Carta a Stalingrado

Os russos comemoram a liberdade de Stalingrado em janeiro de 1943

Foto: Getty Images

Carlos Drummond de Andrade

Stalingrado…

depois de Madri e de Londres, ainda há grandes cidades!

O mundo não acabou, pois que entre as ruínas

outros homens surgem, a face negra de pó e de pólvora,

e o hálito selvagem da liberdade

dilata os seus peitos, Stalingrado,

seus peitos que estalam e caem

enquanto outros, vingadores, se elevam.

A poesia fugiu dos livros, agora está nos jornais.

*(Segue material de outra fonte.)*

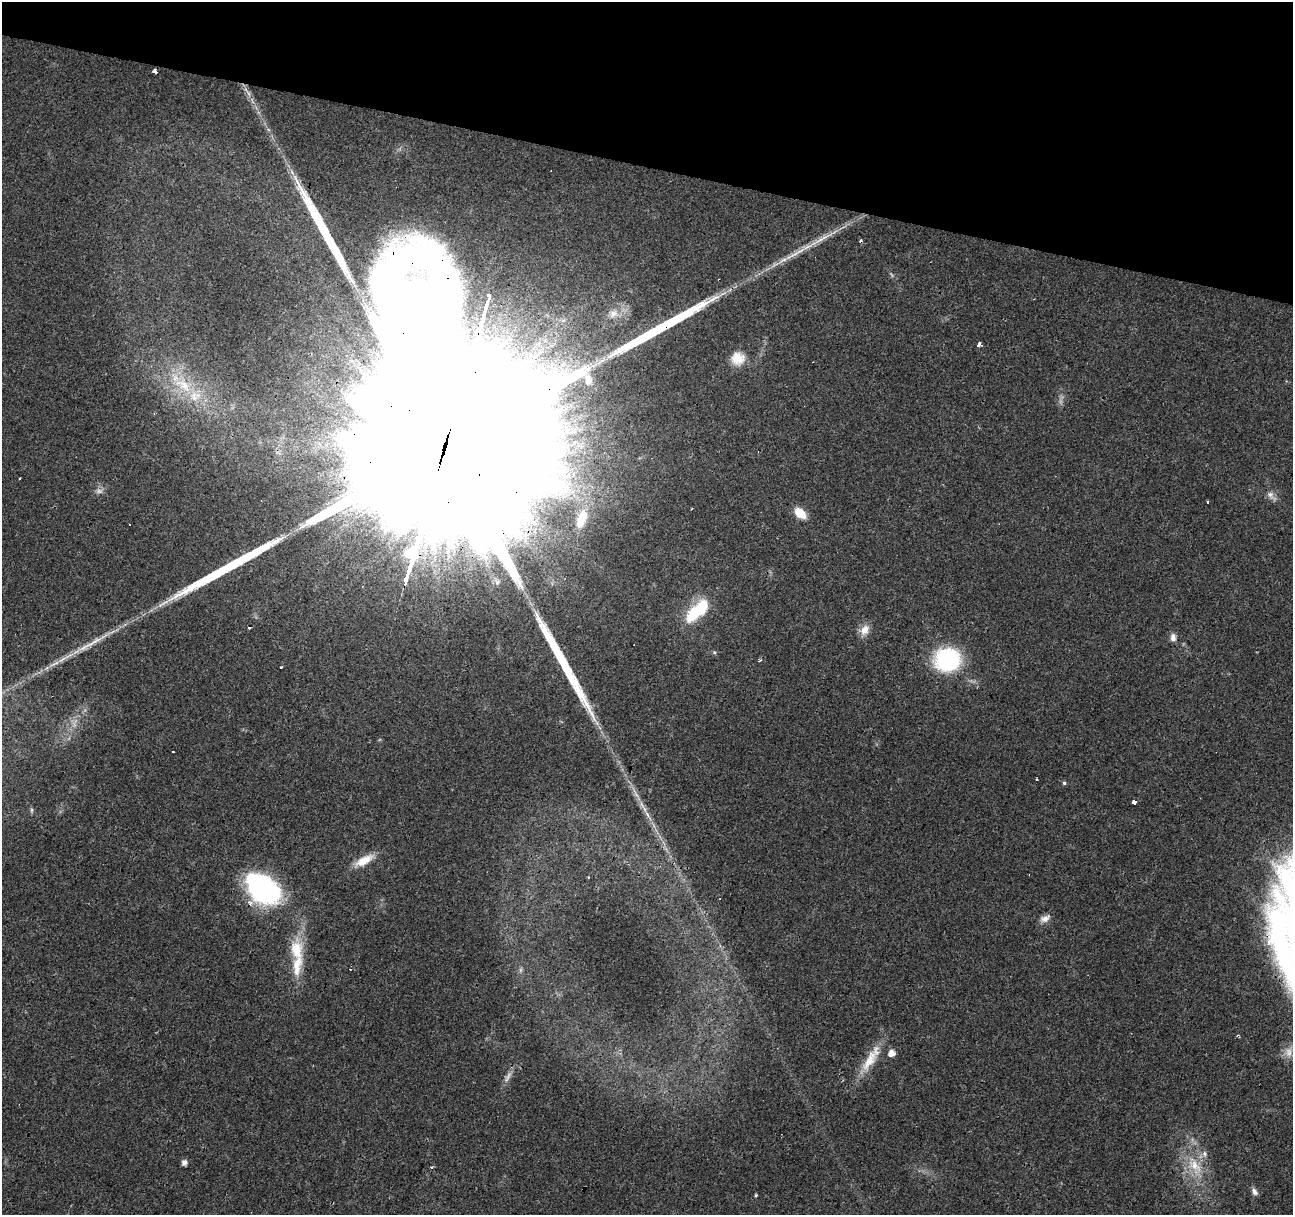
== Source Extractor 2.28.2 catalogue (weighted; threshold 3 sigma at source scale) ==
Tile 2 of 4 x 4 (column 2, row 1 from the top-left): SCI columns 1292-2582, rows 3857-5069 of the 5169 x 5349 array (HDU 1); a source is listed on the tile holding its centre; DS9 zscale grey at full resolution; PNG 1295 x 1217 px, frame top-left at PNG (2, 2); no overlay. Shown black and unused: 14% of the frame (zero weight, under 3 of 4 exposures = <1% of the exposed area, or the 3 px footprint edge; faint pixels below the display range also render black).
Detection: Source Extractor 2.28.2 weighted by HDU 2 'WHT'; one run over the whole footprint, this tile lists its part. Background 0.0242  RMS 0.0031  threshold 0.0138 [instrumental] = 3 sigma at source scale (4.5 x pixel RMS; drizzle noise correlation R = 1.50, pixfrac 1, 0.0396/0.0396 arcsec/px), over >= 5 px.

Os telegramas de Moscou repetem Homero.

Mas Homero é velho. Os telegramas cantam um mundo

[novo

que nós, na escuridão, ignorávamos.

Fomos encontra-lo em ti, cidade destruída,

na paz de tuas ruas mortas mas não conformadas,

no teu arquejo de vida mais forte que o estouro das

[bombas,

Na tua fria vontade de resistir.

Saber que resistes.

Que enquanto dormimos, comemos e trabalhamos,

[resistes.

Que quando abrimos o jornal pela manha teu nome

                [(em ouro oculto) estará firme no alto da página.

Terá custado milhares de homens, tanques e aviões, mas

[valeu a pena.

Saber que vigias, Stalingrado,

Sobre nossas cabeças, nossas prevenções e nossos confusos

[pensamentos distantes

dá um enorme alento à alma desesperada

e o coração que duvida.

Stalingrado, miserável monte de escombros, entretanto

[resplandecente!

As belas cidades do mundo contemplam-te em pasmo e

[silêncio.

Débeis em face do teu pavoroso poder,

Mesquinhas no seu esplendor de mármores salvos e rios

[não profanados,

As pobres e prudentes cidades, outrora gloriosos

[entregues sem luta,

Aprendem contigo o gesto de fogo.

Também elas podem esperar.

Stalingrado, quantas esperanças!

Que flores, que cristais e músicas o teu nome nos

[derrama!

Que felicidade brota de tuas casas!

De uma apenas resta a escada cheia de corpos;

De outras o cano de gás, a torneira, uma bacia de criança.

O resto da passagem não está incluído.